EXERCISE PASSAGE
■ ■ ■ ■
The type of psychologic help that should be provided after a major traumatic event (e.g., physical assault, severe accident, natural disaster) remains a matter of uncertainty. Debriefing after the event is advocated, but randomized controlled trials have shown that single-session individualized debriefing after the event does not reduce the incidence of chronic post-traumatic stress disorder (PTSD). Debriefing has been shown to provide some benefit over time, but these patients tend to improve to a lesser extent than those who do not receive debriefing. Group debriefing also has been suggested as an intervention in traumatized patients, but no randomized controlled trials have determined if this method actually is beneficial. Another obstacle to determining the appropriate intervention is that no methods have been established to identify patients who are unlikely to recover from a stressful event without early intervention. The objective of a study by Ehlers and colleagues was to determine if cognitive therapy or a self-help booklet provided in the initial months after a traumatic event would be more effective in preventing chronic PTSD than repeated assessment.

The participants in the study had been involved in a motor vehicle wreck and developed PTSD in the first three months after the crash. These persons had to meet the criteria for PTSD published in the Structured Clinical Interview in the Diagnostic and Statistical Manual of Mental Disorders, 4th edition. In addition, they had to have moderate to severe symptoms as established by a validated scale.

Participants completed a three-week self-monitoring phase before randomization. If they were considered at risk for chronic PTSD at the end of these three weeks, they were randomly assigned to receive cognitive therapy, a self-help booklet on principles of cognitive-behavior therapy, or repeated assessments with no other interventions. The patients were reassessed at three and nine months. The main outcome measures were changes in the severity of PTSD symptoms, disability caused by the symptoms, and changes in associated symptoms.
■ ■ ■ ■
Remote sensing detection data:
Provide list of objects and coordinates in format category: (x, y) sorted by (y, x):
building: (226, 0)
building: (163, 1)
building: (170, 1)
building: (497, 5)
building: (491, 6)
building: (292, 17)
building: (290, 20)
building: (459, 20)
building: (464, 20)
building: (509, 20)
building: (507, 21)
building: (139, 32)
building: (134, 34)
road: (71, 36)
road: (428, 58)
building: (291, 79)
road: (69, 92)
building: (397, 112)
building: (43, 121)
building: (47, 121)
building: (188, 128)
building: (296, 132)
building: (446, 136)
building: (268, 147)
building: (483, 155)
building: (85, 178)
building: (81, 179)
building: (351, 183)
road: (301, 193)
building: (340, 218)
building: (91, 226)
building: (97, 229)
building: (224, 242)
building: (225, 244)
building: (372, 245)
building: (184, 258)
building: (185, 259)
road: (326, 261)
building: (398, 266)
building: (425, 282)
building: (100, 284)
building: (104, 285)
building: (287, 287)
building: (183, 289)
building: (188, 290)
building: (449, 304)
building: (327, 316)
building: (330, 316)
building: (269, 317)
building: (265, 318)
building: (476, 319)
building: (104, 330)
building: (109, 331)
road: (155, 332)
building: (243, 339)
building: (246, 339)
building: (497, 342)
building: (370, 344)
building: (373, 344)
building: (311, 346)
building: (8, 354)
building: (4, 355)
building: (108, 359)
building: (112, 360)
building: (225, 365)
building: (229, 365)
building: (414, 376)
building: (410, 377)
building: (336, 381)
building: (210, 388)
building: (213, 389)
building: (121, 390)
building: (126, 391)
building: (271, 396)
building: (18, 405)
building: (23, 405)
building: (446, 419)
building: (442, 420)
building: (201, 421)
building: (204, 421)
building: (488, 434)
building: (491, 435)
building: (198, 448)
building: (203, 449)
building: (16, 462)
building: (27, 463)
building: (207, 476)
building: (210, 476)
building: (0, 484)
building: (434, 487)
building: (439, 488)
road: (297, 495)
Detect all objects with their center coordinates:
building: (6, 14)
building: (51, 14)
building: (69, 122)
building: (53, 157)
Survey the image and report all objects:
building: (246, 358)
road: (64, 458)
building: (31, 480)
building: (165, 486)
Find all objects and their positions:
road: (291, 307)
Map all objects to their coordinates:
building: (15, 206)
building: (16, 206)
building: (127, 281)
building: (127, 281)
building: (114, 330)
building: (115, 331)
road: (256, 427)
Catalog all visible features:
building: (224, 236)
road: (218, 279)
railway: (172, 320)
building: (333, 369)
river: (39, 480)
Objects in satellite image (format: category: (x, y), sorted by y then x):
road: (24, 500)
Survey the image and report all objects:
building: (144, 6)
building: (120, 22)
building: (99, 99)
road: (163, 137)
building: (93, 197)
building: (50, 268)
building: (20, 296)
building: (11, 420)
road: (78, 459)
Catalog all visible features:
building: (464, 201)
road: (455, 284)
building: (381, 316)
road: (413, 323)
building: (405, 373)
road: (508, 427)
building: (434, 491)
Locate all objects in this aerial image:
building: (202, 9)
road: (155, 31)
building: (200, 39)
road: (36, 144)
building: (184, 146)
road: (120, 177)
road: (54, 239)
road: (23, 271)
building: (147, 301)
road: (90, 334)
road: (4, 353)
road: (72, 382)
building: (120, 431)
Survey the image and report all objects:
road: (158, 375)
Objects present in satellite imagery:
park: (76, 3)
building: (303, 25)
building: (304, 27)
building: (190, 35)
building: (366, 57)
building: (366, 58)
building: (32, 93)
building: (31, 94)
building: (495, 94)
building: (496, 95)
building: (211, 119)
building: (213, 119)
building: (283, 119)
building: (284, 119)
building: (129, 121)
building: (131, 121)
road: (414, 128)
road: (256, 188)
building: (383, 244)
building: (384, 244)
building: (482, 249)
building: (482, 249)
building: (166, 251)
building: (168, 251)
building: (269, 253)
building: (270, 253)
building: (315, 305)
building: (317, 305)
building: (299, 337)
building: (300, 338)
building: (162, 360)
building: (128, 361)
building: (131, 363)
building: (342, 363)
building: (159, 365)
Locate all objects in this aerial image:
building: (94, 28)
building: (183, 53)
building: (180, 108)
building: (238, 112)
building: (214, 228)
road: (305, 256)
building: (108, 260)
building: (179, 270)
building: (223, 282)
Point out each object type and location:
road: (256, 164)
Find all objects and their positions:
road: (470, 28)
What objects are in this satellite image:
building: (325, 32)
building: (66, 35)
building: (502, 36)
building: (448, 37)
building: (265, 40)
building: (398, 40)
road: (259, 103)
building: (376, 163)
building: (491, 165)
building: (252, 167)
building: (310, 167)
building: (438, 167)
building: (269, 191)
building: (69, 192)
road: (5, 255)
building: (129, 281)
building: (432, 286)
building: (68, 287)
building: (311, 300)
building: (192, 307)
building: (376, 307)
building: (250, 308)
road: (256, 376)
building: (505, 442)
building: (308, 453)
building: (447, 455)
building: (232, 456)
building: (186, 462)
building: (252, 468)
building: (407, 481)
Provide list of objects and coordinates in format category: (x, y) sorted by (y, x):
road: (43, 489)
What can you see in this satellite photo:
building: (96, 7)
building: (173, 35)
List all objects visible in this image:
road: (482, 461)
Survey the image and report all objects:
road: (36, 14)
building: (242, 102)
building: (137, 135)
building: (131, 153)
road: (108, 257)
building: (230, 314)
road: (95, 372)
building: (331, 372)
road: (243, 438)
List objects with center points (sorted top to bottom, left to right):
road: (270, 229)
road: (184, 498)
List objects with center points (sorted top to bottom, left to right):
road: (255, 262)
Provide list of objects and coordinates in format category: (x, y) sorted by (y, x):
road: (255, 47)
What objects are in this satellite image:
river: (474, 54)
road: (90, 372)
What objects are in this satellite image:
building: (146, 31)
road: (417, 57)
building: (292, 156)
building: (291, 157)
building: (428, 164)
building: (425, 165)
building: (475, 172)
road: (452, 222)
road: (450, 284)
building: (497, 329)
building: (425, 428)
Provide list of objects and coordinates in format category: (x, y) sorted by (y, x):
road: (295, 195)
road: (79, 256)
■ ■ ■ ■
YOUR TASKS
1 - Recast the paragraph of the passage on preventing chronic PTSD that begins "Participants completed a three-week self-monitoring phase" as a short list that keeps its main facts.
2 - Transcribe the passage on preventing chronic PTSD between "The participants in" and "a validated scale.", inclusive.
3 - Go on with the passage on preventing chronic PTSD from the point where it stops.
The entries are separate material and are not part of the passage on preventing chronic PTSD.

RESPONSES IN ORDER
1 -
- Participants first completed a three-week self-monitoring phase.
- Those considered at risk for chronic PTSD after these three weeks were randomly assigned to one of three groups:
  - cognitive therapy
  - a self-help booklet on principles of cognitive-behavior therapy
  - repeated assessments with no other interventions
- Patients were reassessed at three and nine months.
- The main outcome measures were:
  - changes in the severity of PTSD symptoms
  - disability caused by the symptoms
  - changes in associated symptoms

2 -
The participants in the study had been involved in a motor vehicle wreck and developed PTSD in the first three months after the crash. These persons had to meet the criteria for PTSD published in the Structured Clinical Interview in the Diagnostic and Statistical Manual of Mental Disorders, 4th edition. In addition, they had to have moderate to severe symptoms as established by a validated scale.

3 -
There were 85 persons who met the inclusion criteria for the study. Those who participated in cognitive therapy had fewer symptoms of PTSD, depression, anxiety, and disability than those who received the self-help booklet or repeated assessments. In addition, fewer patients who had cognitive therapy met the criteria for PTSD at follow-up than those who received the other interventions. The patients who received the self-help booklet had no better outcomes than those who received repeated assessment. With regard to two measurements--high end-state functioning at follow-up and request for treatment--the self-help group had worse outcomes than the repeated assessment group.

The authors conclude that cognitive therapy is an effective intervention in patients with recent-onset PTSD. They note that the combination of an elevated initial symptom score and failure to improve with self-monitoring was useful in identifying patients with early PTSD symptoms who were not likely to improve without intervention.

Ehlers A, et al. A randomized controlled trial of cognitive therapy, a self-help booklet, and repeated assessments as early interventions for posttraumatic stress disorder. Arch Gen Psychiatry October 2003;60:1024-32.